Business

Beyond cost-saving: Indian GCCs become value centres, driving innovation

By Kv Kurmanath

Copyright thehindubusinessline

Beyond cost-saving: Indian GCCs become value centres, driving innovation

India’s Global Capability Centers (GCCs) are undergoing a significant transformation, evolving from cost-saving ‘captives’ into strategic Global Value Centres that drive innovation and even generate revenue for their parent companies, according to Santhosh Rao, Partner and Executive Director at IBM Consulting.

Rao, who leads IBM’s GCC Business Unit for India and South Asia, outlined the rapid maturation of the sector. “It started predominantly as a cost and a labor arbitrage sort of a model initially,” he stated.

“Over time, with technology adoption and transformation being key, we are very clearly seeing more and more GCCs move into what we call Global Value Centres,” he said.

“This evolution is marked by a crucial shift in autonomy. The decision-making, the autonomy into GCCs, which was not there earlier, is shifting,” Rao explained.

He noted that GCC leaders are now empowered to make critical decisions on technology adoption, project financials, team composition, and timelines—responsibilities once held exclusively at global headquarters.

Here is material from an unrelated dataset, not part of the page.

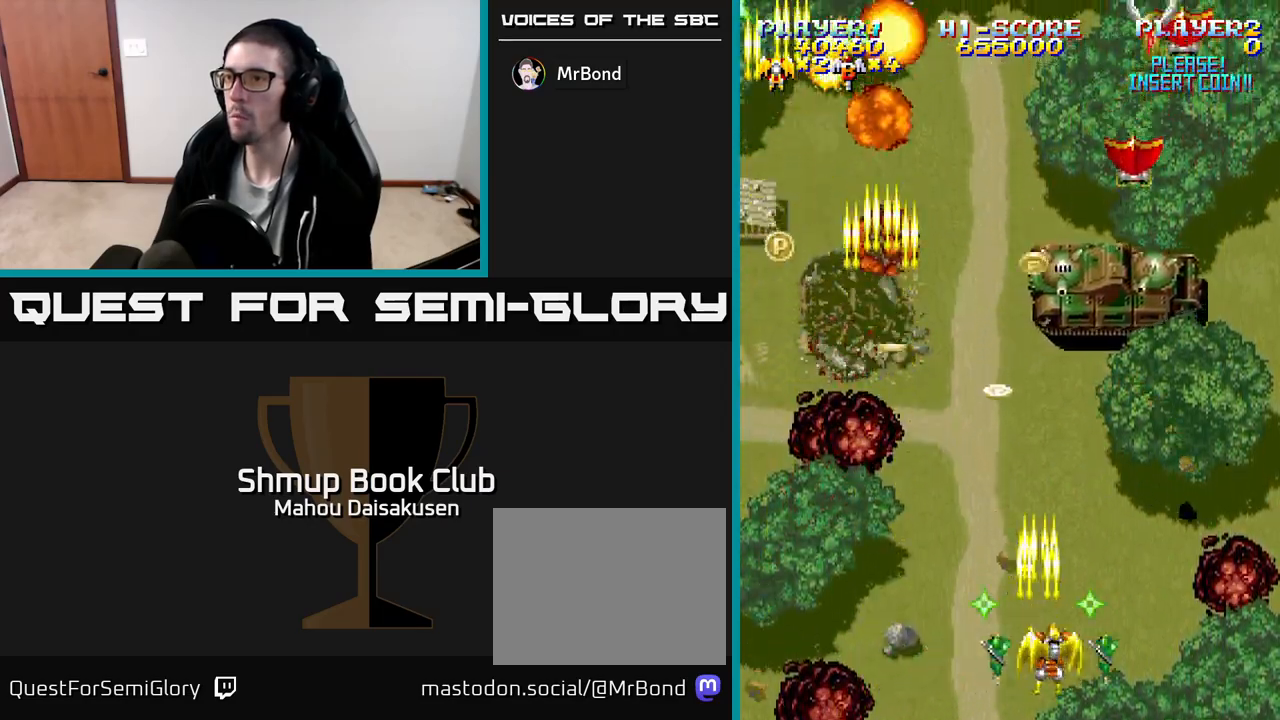
{"buttons": ["A", "DPAD_RIGHT"], "events": [[33, "DPAD_LEFT", "down"], [167, "DPAD_UP", "down"], [200, "DPAD_LEFT", "up"], [217, "DPAD_RIGHT", "down"], [233, "DPAD_UP", "up"], [300, "DPAD_DOWN", "down"], [400, "DPAD_DOWN", "up"]]}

While this shift is still happening in “pockets” and varies by business function, the trend is clear: mature GCCs are being trusted to drive value.

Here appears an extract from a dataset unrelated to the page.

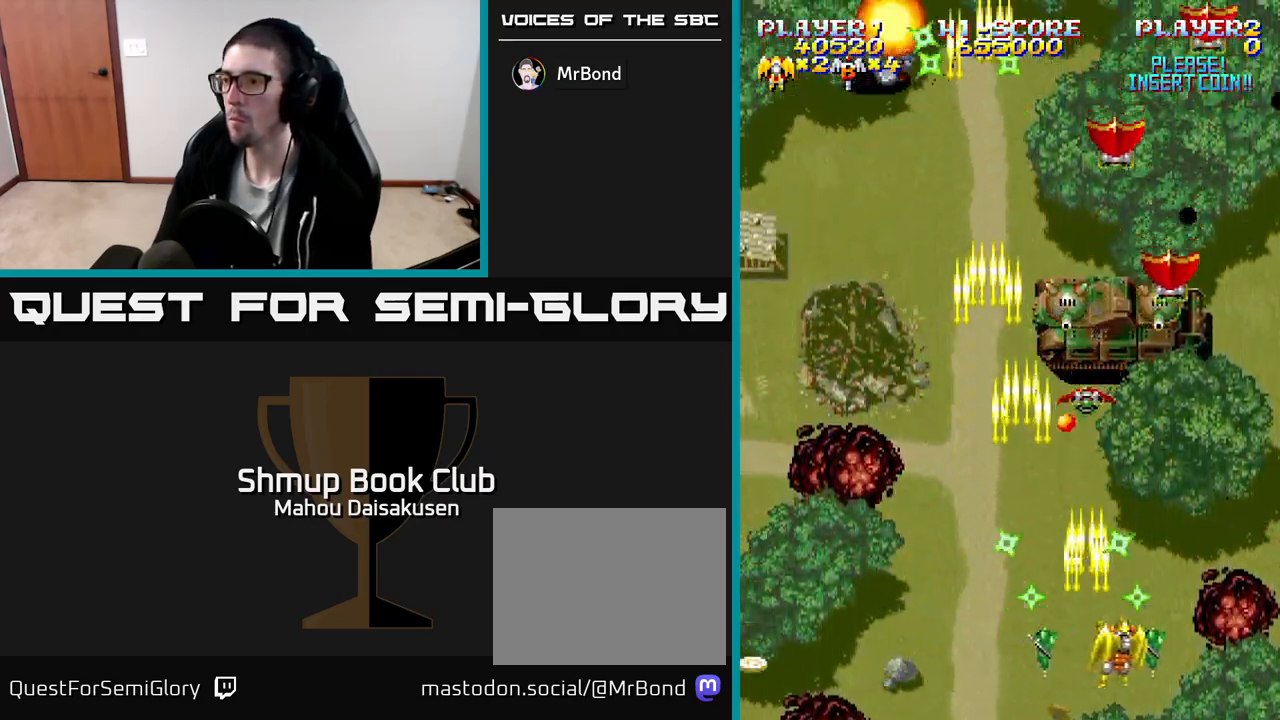
{"buttons": ["A"], "events": [[17, "DPAD_DOWN", "down"], [33, "DPAD_RIGHT", "up"], [100, "DPAD_DOWN", "up"], [283, "DPAD_RIGHT", "down"], [350, "DPAD_RIGHT", "up"]]}
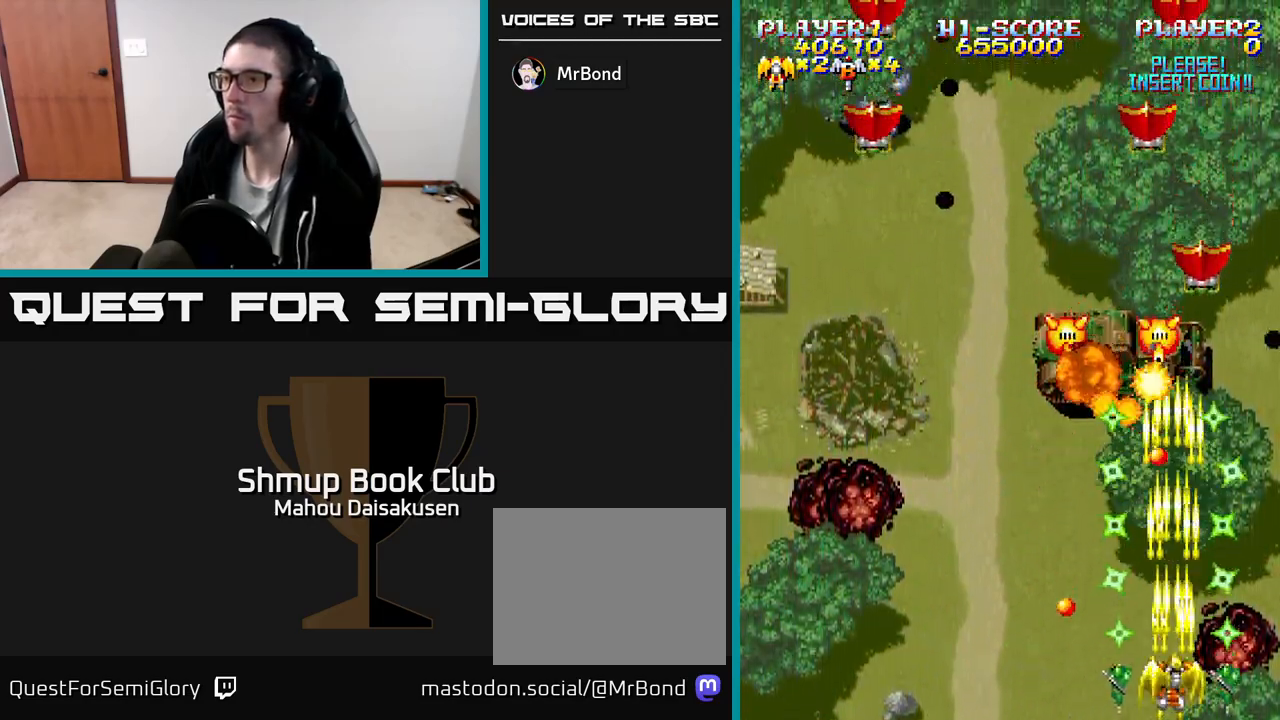
{"buttons": ["A"], "events": [[317, "DPAD_LEFT", "down"], [400, "DPAD_LEFT", "up"]]}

Rao credits this change to the realisation that these centres can contribute to the top line, not just the bottom line.

“Some of the clients are actually generating revenue for the corporation from here on the solutions developed here,” he said.

Major challenge

The fierce competition for talent is a major challenge, but one that is being addressed strategically.

Rao pointed to mindset shifts, where companies are moving away from rigid experience requirements. “We actually had to convince (a client) that a 2-year experienced person with the ability to work on these tools and technology, along with training, is what will solve the same problem,” he shared.

IBM focuses on a “step ladder” career path and a synergy of technology and industry domain training to build its talent pool. The most in-demand, or ‘fast-moving skills,’ are in data science, AI, and cybersecurity. The ability to “cleanse the data to be AI-ready” is a particularly critical skill.

Rao expressed strong optimism about India’s future as a GCC hub, citing supportive government policies and the rise of ‘emerging technology centres’ in cities like Kochi, Bhubaneswar, and Mysore. “I’m not seeing any major roadblocks or challenges,” he affirmed.

While most GCCs in India are from English-speaking countries, Rao revealed that IBM is making inroads into non-English speaking markets, such as Japan, leveraging conversational AI tools to overcome language barriers and a “two-in-a-box” model that combines Indian centres with nearshore hubs to build client confidence.